Journaling is a practice that we suggest adding to your XP toolkit. It is the other practice that we added to the standard 12.

Every day, you should spend about 15 minutes or so writing down what happened that day. This can be your thoughts, observations, or just general notes as to the day’s progress. The idea is to write about whatever is on your mind that day.

Journaling can be an effective tool for finding positive and negative patterns within the XP team. You can use this information as a lessons-learned type tool. Also, journaling can be a way to collect your thoughts so you can communicate more effectively. You might even find it humorous when you review your journal after the project is over.
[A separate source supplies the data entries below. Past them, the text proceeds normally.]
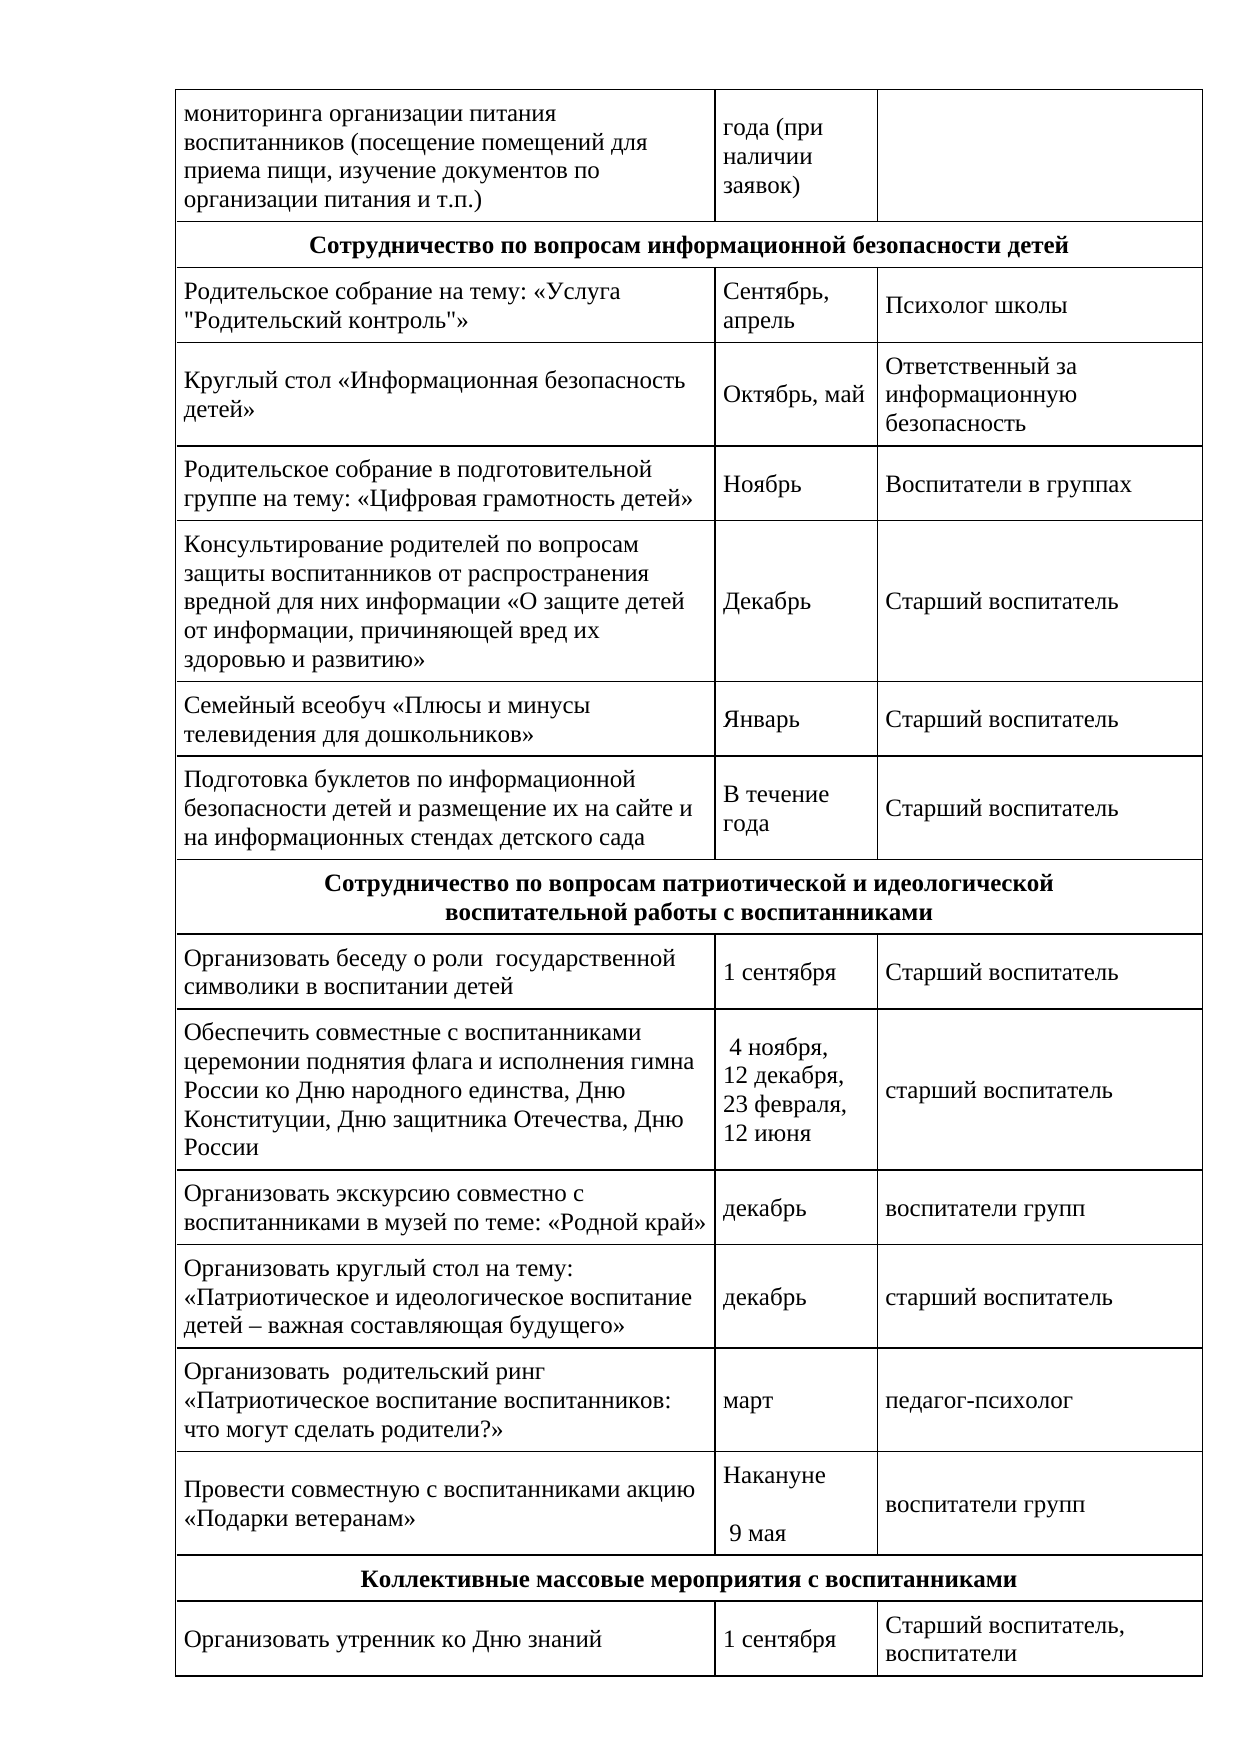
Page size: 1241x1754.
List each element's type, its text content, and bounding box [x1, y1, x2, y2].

table_cell Организовать беседу о роли государственной символики в воспитании детей [176, 934, 714, 1008]
table_cell Октябрь, май [716, 343, 877, 445]
table_cell 1 сентября [716, 1602, 877, 1675]
table_cell Декабрь [716, 521, 877, 681]
table_cell Организовать круглый стол на тему: «Патриотическое и идеологическое воспитание детей – важная составляющая будущего» [176, 1245, 714, 1347]
table_cell Организовать утренник ко Дню знаний [176, 1601, 714, 1675]
table_cell Ноябрь [716, 447, 877, 519]
table_cell старший воспитатель [878, 1010, 1202, 1169]
table_cell воспитатели групп [878, 1452, 1202, 1554]
table_cell старший воспитатель [878, 1245, 1202, 1347]
table_cell декабрь [716, 1171, 877, 1244]
table_cell Воспитатели в группах [878, 447, 1202, 519]
table_cell Провести совместную с воспитанниками акцию «Подарки ветеранам» [176, 1452, 714, 1554]
table_cell Накануне 9 мая [716, 1452, 877, 1554]
table_cell педагог-психолог [878, 1349, 1202, 1451]
table_cell В течение года [716, 757, 877, 859]
table_cell 4 ноября, 12 декабря, 23 февраля, 12 июня [716, 1010, 877, 1169]
table_cell Подготовка буклетов по информационной безопасности детей и размещение их на сайте и на информационных стендах детского сада [176, 756, 714, 859]
table_cell Старший воспитатель, воспитатели [878, 1602, 1202, 1675]
table_cell Коллективные массовые мероприятия с воспитанниками [176, 1555, 1202, 1600]
table_cell Сотрудничество по вопросам информационной безопасности детей [176, 222, 1202, 267]
table_cell Родительское собрание в подготовительной группе на тему: «Цифровая грамотность детей» [176, 446, 714, 519]
table_cell Ответственный за информационную безопасность [878, 343, 1202, 445]
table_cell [878, 90, 1202, 221]
table_cell Старший воспитатель [878, 757, 1202, 859]
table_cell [716, 90, 877, 221]
table_cell Круглый стол «Информационная безопасность детей» [176, 343, 714, 445]
table_cell март [716, 1349, 877, 1451]
table_cell Сентябрь, апрель [716, 268, 877, 341]
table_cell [176, 90, 714, 221]
table_cell Психолог школы [878, 268, 1202, 341]
table_cell Консультирование родителей по вопросам защиты воспитанников от распространения вредной для них информации «О защите детей от информации, причиняющей вред их здоровью и развитию» [176, 521, 714, 681]
table_cell Организовать экскурсию совместно с воспитанниками в музей по теме: «Родной край» [176, 1170, 714, 1244]
table_cell Старший воспитатель [878, 682, 1202, 755]
table_cell Старший воспитатель [878, 935, 1202, 1008]
table_cell Январь [716, 682, 877, 755]
table_cell 1 сентября [716, 935, 877, 1008]
table_cell Сотрудничество по вопросам патриотической и идеологической воспитательной работы с воспитанниками [176, 860, 1202, 933]
table_cell Родительское собрание на тему: «Услуга "Родительский контроль"» [176, 268, 714, 341]
table_cell Организовать родительский ринг «Патриотическое воспитание воспитанников: что могут сделать родители?» [176, 1348, 714, 1451]
table_cell декабрь [716, 1245, 877, 1347]
table_cell воспитатели групп [878, 1171, 1202, 1244]
table_cell Обеспечить совместные с воспитанниками церемонии поднятия флага и исполнения гимна России ко Дню народного единства, Дню Конституции, Дню защитника Отечества, Дню России [176, 1009, 714, 1169]
table_cell Семейный всеобуч «Плюсы и минусы телевидения для дошкольников» [176, 682, 714, 755]
table_cell Старший воспитатель [878, 521, 1202, 681]
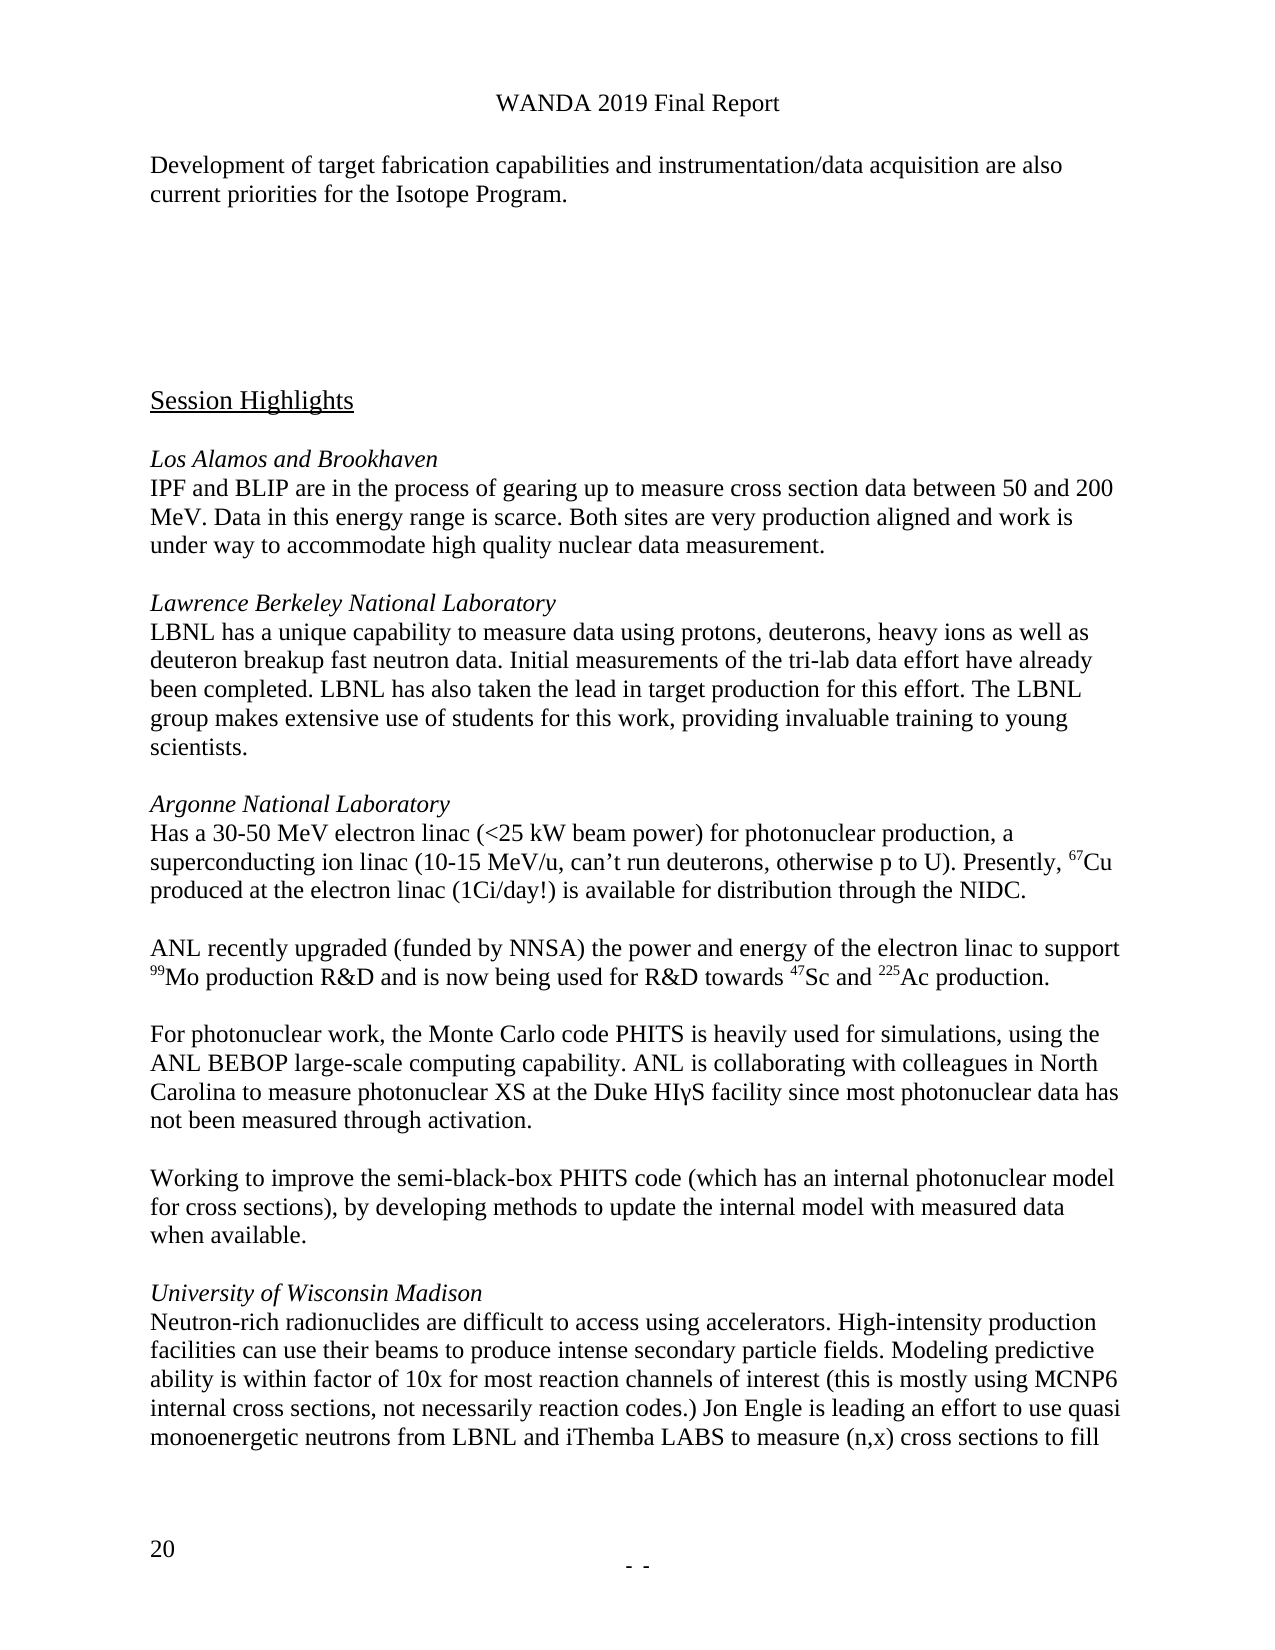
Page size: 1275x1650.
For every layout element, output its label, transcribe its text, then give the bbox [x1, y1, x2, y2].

text University of Wisconsin Madison [150, 1278, 1125, 1307]
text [150, 1307, 1125, 1450]
text IPF and BLIP are in the process of gearing up to measure cross section data between 50 and 200 MeV. Data in this energy range is scarce. Both sites are very production aligned and work is under way to accommodate high quality nuclear data measurement. [150, 473, 1125, 559]
text Los Alamos and Brookhaven [150, 444, 1125, 473]
subtitle Session Highlights [150, 384, 1125, 415]
text Lawrence Berkeley National Laboratory [150, 588, 1125, 617]
text ANL recently upgraded (funded by NNSA) the power and energy of the electron linac to support 99Mo production R&D and is now being used for R&D towards 47Sc and 225Ac production. [150, 933, 1125, 990]
text Argonne National Laboratory [150, 789, 1125, 818]
text LBNL has a unique capability to measure data using protons, deuterons, heavy ions as well as deuteron breakup fast neutron data. Initial measurements of the tri-lab data effort have already been completed. LBNL has also taken the lead in target production for this effort. The LBNL group makes extensive use of students for this work, providing invaluable training to young scientists. [150, 617, 1125, 760]
text Working to improve the semi-black-box PHITS code (which has an internal photonuclear model for cross sections), by developing methods to update the internal model with measured data when available. [150, 1163, 1125, 1249]
text Development of target fabrication capabilities and instrumentation/data acquisition are also current priorities for the Isotope Program. [150, 150, 1125, 207]
text For photonuclear work, the Monte Carlo code PHITS is heavily used for simulations, using the ANL BEBOP large-scale computing capability. ANL is collaborating with colleagues in North Carolina to measure photonuclear XS at the Duke HIγS facility since most photonuclear data has not been measured through activation. [150, 1019, 1125, 1134]
text Has a 30-50 MeV electron linac (<25 kW beam power) for photonuclear production, a superconducting ion linac (10-15 MeV/u, can’t run deuterons, otherwise p to U). Presently, 67Cu produced at the electron linac (1Ci/day!) is available for distribution through the NIDC. [150, 818, 1125, 904]
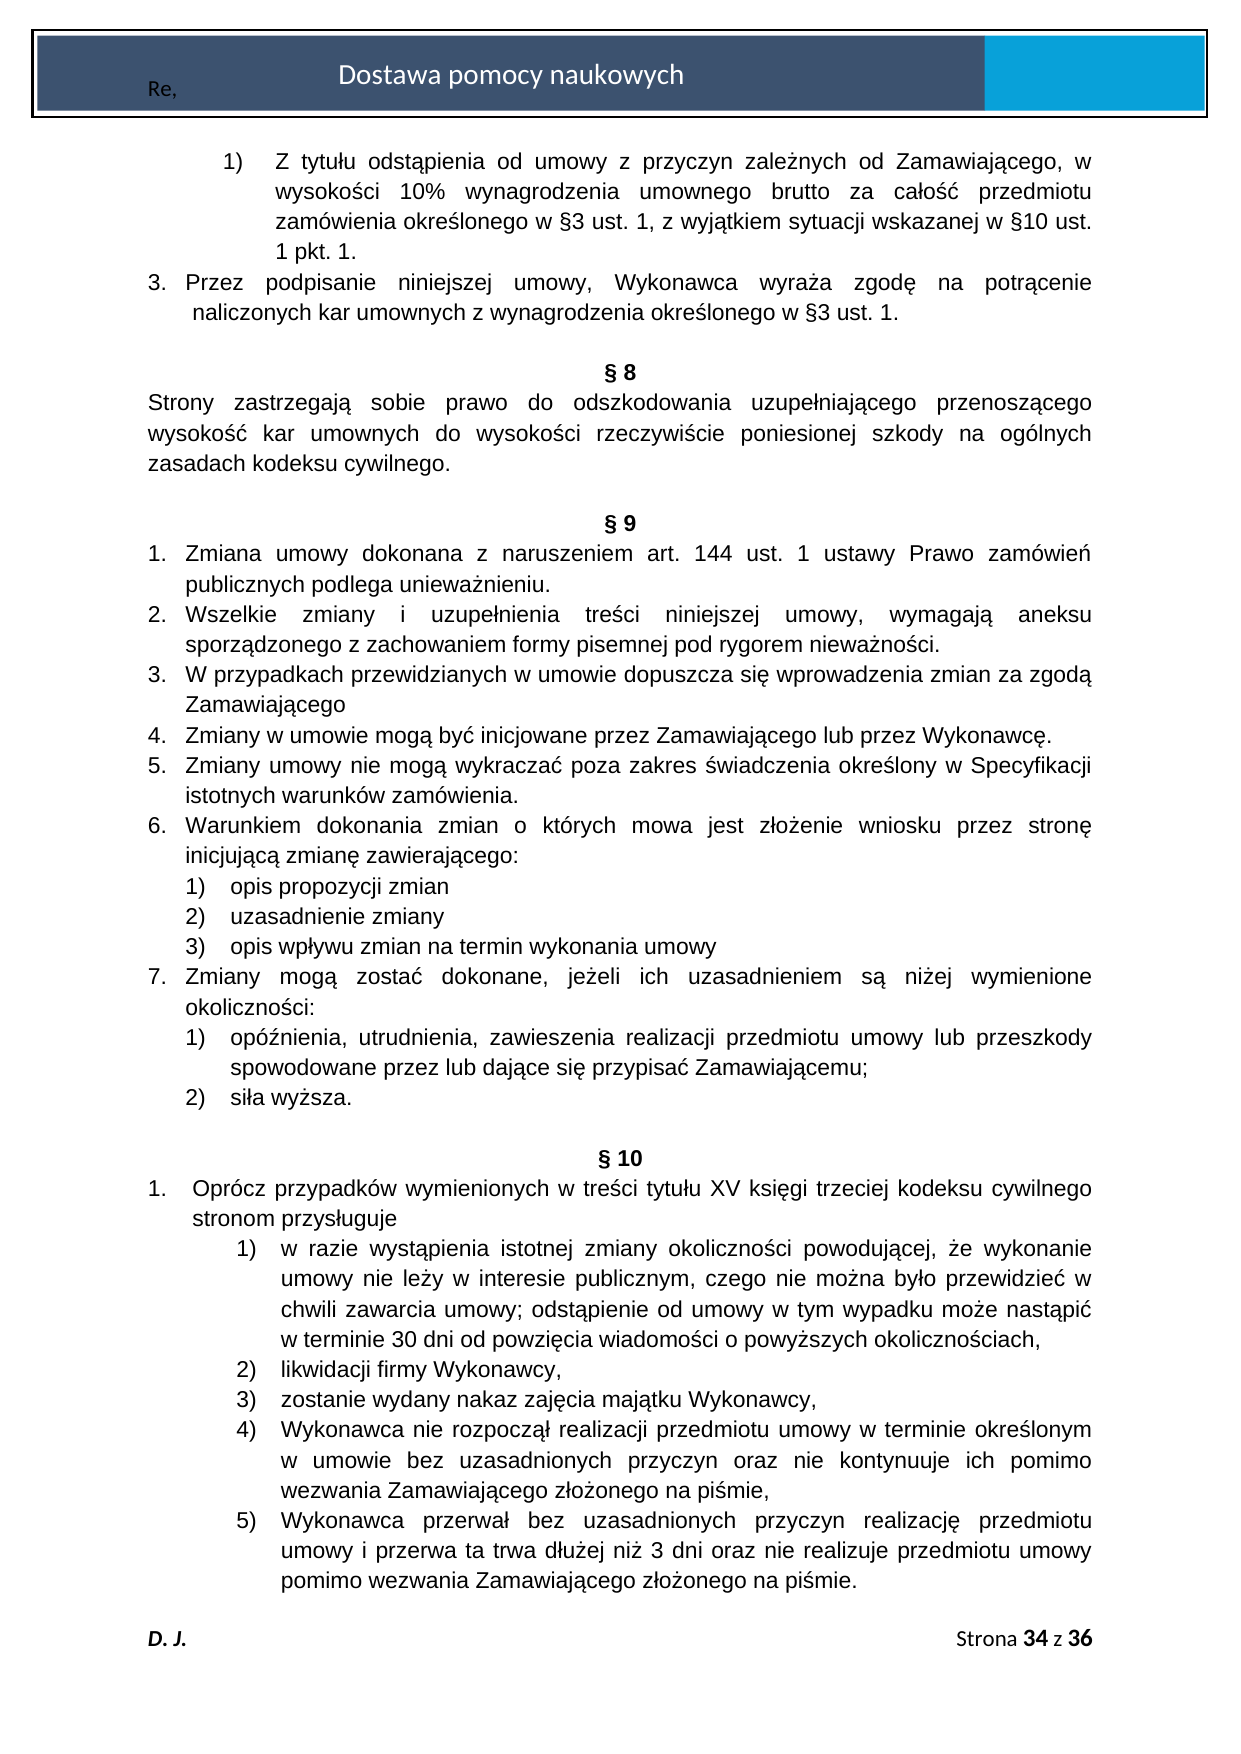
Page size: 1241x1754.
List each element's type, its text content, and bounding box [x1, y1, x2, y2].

list zostanie wydany nakaz zajęcia majątku Wykonawcy, [236, 1386, 1093, 1412]
list Wykonawca przerwał bez uzasadnionych przyczyn realizację przedmiotu umowy i przerwa ta trwa dłużej niż 3 dni oraz nie realizuje przedmiotu umowy pomimo wezwania Zamawiającego złożonego na piśmie. [236, 1507, 1093, 1594]
list w razie wystąpienia istotnej zmiany okoliczności powodującej, że wykonanie umowy nie leży w interesie publicznym, czego nie można było przewidzieć w chwili zawarcia umowy; odstąpienie od umowy w tym wypadku może nastąpić w terminie 30 dni od powzięcia wiadomości o powyższych okolicznościach, [236, 1235, 1093, 1352]
list opis propozycji zmian [185, 873, 1093, 899]
list uzasadnienie zmiany [185, 903, 1093, 929]
list Zmiany mogą zostać dokonane, jeżeli ich uzasadnieniem są niżej wymienione okoliczności: [148, 963, 1093, 1020]
list opis wpływu zmian na termin wykonania umowy [185, 933, 1093, 959]
list siła wyższa. [185, 1084, 1093, 1110]
list Zmiany umowy nie mogą wykraczać poza zakres świadczenia określony w Specyfikacji istotnych warunków zamówienia. [148, 752, 1093, 808]
text Strony zastrzegają sobie prawo do odszkodowania uzupełniającego przenoszącego wysokość kar umownych do wysokości rzeczywiście poniesionej szkody na ogólnych zasadach kodeksu cywilnego. [148, 389, 1093, 476]
list Warunkiem dokonania zmian o których mowa jest złożenie wniosku przez stronę inicjującą zmianę zawierającego: [148, 812, 1093, 869]
text § 8 [148, 359, 1093, 385]
list Z tytułu odstąpienia od umowy z przyczyn zależnych od Zamawiającego, w wysokości 10% wynagrodzenia umownego brutto za całość przedmiotu zamówienia określonego w §3 ust. 1, z wyjątkiem sytuacji wskazanej w §10 ust. 1 pkt. 1. [223, 148, 1093, 264]
list Przez podpisanie niniejszej umowy, Wykonawca wyraża zgodę na potrącenie naliczonych kar umownych z wynagrodzenia określonego w §3 ust. 1. [148, 268, 1093, 325]
list likwidacji firmy Wykonawcy, [236, 1356, 1093, 1382]
text § 10 [148, 1144, 1093, 1171]
list Wykonawca nie rozpoczął realizacji przedmiotu umowy w terminie określonym w umowie bez uzasadnionych przyczyn oraz nie kontynuuje ich pomimo wezwania Zamawiającego złożonego na piśmie, [236, 1416, 1093, 1503]
list Zmiana umowy dokonana z naruszeniem art. 144 ust. 1 ustawy Prawo zamówień publicznych podlega unieważnieniu. [148, 540, 1093, 597]
list opóźnienia, utrudnienia, zawieszenia realizacji przedmiotu umowy lub przeszkody spowodowane przez lub dające się przypisać Zamawiającemu; [185, 1024, 1093, 1080]
text § 9 [148, 510, 1093, 536]
list W przypadkach przewidzianych w umowie dopuszcza się wprowadzenia zmian za zgodą Zamawiającego [148, 661, 1093, 718]
list Oprócz przypadków wymienionych w treści tytułu XV księgi trzeciej kodeksu cywilnego stronom przysługuje [148, 1175, 1093, 1231]
list Zmiany w umowie mogą być inicjowane przez Zamawiającego lub przez Wykonawcę. [148, 722, 1093, 748]
list Wszelkie zmiany i uzupełnienia treści niniejszej umowy, wymagają aneksu sporządzonego z zachowaniem formy pisemnej pod rygorem nieważności. [148, 601, 1093, 657]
By now, you should start to see that the practices are very interdependent. Figure 1-1 shows that interdependency. Removing one or more practices will have a negative impact on the remaining practices. For example, if you choose not to practice test-first development, you will impact collective code ownership because the developers will not have the confidence that the tests would have given them when they change code.



Figure 1-1. The XP practices are interdependent.


The bottom line is that all of these XP practices are good. These are practices that all developers start out wanting to exercise, but because of project deadlines and unforeseen circumstances, they are dropped in favor of completing promised system functionality.

XP believes that these practices are too valuable to let slide, regardless of the promised functionality.